The method of claim 9, wherein the information of the terminal,

10. The method of claim 9, wherein the mobile communication terminal and the muldy modal platform,

The method of claim 9, wherein the automatic speech recognition (ASR) server,

A mobile service system using a multi-modal platform, characterized in that the voice collected from the subscriber is classified into a simple voice command that reads a currently displayed menu item and a short voice command that traverses a menu tree of several levels.

The method of claim 9 or 13, wherein the ASR (Automatic Speech Recognition) server,

A) the controller of the mobile communication terminal determines whether a swap / web browser is executed by a specific key, and when the swap / web browser is executed, the controller converts and stores the voice input into the terminal microphone in the encoder and stores the Transmitting the information along with the URL of the initially set page;

B) generating, by the multi-modal platform, a speech recognition grammar required for speech recognition using the URL of the current page transmitted from the mobile communication terminal, and transmitting the generated speech recognition grammar to the ASR server along with the speech data;

C) the voice recognition server, recognizing the transmitted voice using the transmitted voice data and the voice recognition grammar, and transmits the recognized result to the multi-modal platform;

D) the mobile community server, after receiving the subscriber's recorded voice message storage request message from the multi-modal platform, forwarding the content registration request according to the request message to a web server; And

E) the web server, the mobile service method using a multi-modal platform, characterized in that for transmitting the response message according to the content registration request to the mobile communication terminal through the mobile community server and the multi-modal platform. .

The method of claim 16, wherein the voice of step (A) is

A mobile service method using a multi-modal platform characterized by being divided into simple voice commands and short voice commands that cross a multi-level menu tree.

The method of claim 16, wherein step (A) is

A-1) multi-modal platform comprising the step of transmitting the voice data by the subscriber input to the mobile communication terminal, the URL information of the current page, the information of the mobile communication terminal to the multi-modal platform; Mobile service method used.

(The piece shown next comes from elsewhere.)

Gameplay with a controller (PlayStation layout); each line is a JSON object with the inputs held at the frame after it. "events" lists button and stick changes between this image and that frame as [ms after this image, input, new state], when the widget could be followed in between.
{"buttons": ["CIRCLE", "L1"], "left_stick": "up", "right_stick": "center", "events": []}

The method of claim 18, wherein step (A-1),

It is determined whether the input is generated from the microphone of the terminal, and if the voice input is not generated, general web surfing is performed. When the voice input occurs, the voice input from the microphone is converted by the encoder and transmitted to the multi-modal module. When the converted voice data is transmitted, the multi-modal module requests browser information and URL information of the current page from a currently running swap / web browser, and converts the converted voice data and the URL information of the obtained current page and the mobile communication terminal. Mobile service method using a multi-modal platform, characterized in that for transmitting information to the multi-modal platform through a wireless module.

The method of claim 16, wherein step (A) is

If the swap / web browser is not executed, the mobile service method using a multi-modal platform, characterized in that it further comprises the step of performing a general function of the mobile communication terminal.

The method of claim 16, wherein step (B) is

Subscriber, the mobile service method using a multi-modal platform, characterized in that the voice recording after selecting a recording menu for the voice posting on a specific page of the URL.

The method of claim 16, wherein in step (B),

The multi-modal platform is connected to the mobile communication terminal requesting voice recognition and receives the current URL and terminal information from the terminal while converting the PCM to perform voice recognition processing of the voice data transmitted from the mobile communication terminal. And mapping from the received current URL information to a unique speech recognition grammar corresponding to each URL, and combining the mapped unique speech recognition grammar with a global speech recognition grammar valid on any page. Mobile service method.